Exponential, Quadratic & Logarithmic Modeling

Module 4

Exponential, Quadratic & Logarithmic Modeling

Introduction

In Chapter 3, we saw that when looking for relationships between data sets it is often useful to create a scatter plot of the data. Remember that the data should be quantitative and in paired form. We do this be designating one data set to be the explanatory variable (x) and one data sets to be the response variable (y). The choosing of the explanatory and response variables is very important. Remember to choose the response variable to the one that might naturally responds to changes in the explanatory variable. Every case is different and in some paired data either data set might be the response. Remember that if you plan to find a function which can describe the relationship between the variables, then we will probably use that function to make a prediction. The variable that you want to make a prediction of, should be the response variable. The paired data should also be quantitative, which means that it should be a measurable quantity with defined units, not counts in categories.
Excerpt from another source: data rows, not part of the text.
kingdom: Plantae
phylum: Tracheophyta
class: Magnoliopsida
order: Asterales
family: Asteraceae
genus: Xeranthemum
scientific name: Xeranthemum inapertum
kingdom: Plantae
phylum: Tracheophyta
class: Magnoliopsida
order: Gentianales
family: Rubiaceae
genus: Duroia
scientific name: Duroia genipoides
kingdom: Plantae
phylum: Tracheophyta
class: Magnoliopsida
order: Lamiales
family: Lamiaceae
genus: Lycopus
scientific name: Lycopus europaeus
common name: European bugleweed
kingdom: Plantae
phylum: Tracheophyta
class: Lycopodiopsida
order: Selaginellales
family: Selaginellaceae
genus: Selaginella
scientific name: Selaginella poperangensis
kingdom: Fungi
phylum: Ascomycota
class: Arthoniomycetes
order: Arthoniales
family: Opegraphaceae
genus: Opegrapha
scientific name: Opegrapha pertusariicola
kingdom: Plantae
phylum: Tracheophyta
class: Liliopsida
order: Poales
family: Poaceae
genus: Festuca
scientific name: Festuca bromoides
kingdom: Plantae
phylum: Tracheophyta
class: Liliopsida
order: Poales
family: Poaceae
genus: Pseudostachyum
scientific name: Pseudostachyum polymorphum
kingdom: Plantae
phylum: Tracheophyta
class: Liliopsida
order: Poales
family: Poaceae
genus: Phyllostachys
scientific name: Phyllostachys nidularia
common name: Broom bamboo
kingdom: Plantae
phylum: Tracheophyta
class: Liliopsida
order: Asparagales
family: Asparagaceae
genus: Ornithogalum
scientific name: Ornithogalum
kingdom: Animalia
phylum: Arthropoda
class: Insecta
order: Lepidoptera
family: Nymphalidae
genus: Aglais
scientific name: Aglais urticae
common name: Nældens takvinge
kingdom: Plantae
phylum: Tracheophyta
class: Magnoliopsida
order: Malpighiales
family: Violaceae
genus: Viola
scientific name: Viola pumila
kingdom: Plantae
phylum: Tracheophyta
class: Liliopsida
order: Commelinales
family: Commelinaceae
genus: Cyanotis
For example, let’s take a look at the following paired data set giving the year and the world population in that year. Note that “-500” means 500 B.C.

Year / World Population in Billions
-500 / 0.1
1 / 0.2
1000 / 0.31
1750 / 0.791
1800 / 0.978
1850 / 1.262
1900 / 1.65
1950 / 2.519

In thinking about this paired data we wonder if there is a relationship, but which variable should be the explanatory and which should be the response? It seems logical that the population might change or respond depending on the year, so we will make the year be the explanatory variable (x) and the world population be the response variable (y). Plugging the data into a Statistics software program called Statcato, we get the following scatterplot.

From our training in chapter 3, we notice right away that this graph does not have a linear shape. Using Statcato, we find that the correlation coefficient for the graph is r = 0.767 . Graphing the least squares regression line, the graph confirms that this scatterplot does not match the regression line. Notice that Statcato does gives us the equation of the regression line , but it is clear that this line is not a good model for the data.

Let’s look at this scatterplot again. Just because there doesn’t seem to be a linear relationship, does not mean there is no relationship at all. In fact the scatter plot shows a very strong curved relationship in the data. If our goal is to make predictions of what the world population will be, we would need to find a function that matches that curve.

Hence, it is useful for anyone studying data to have some knowledge of curved (non-linear) functions.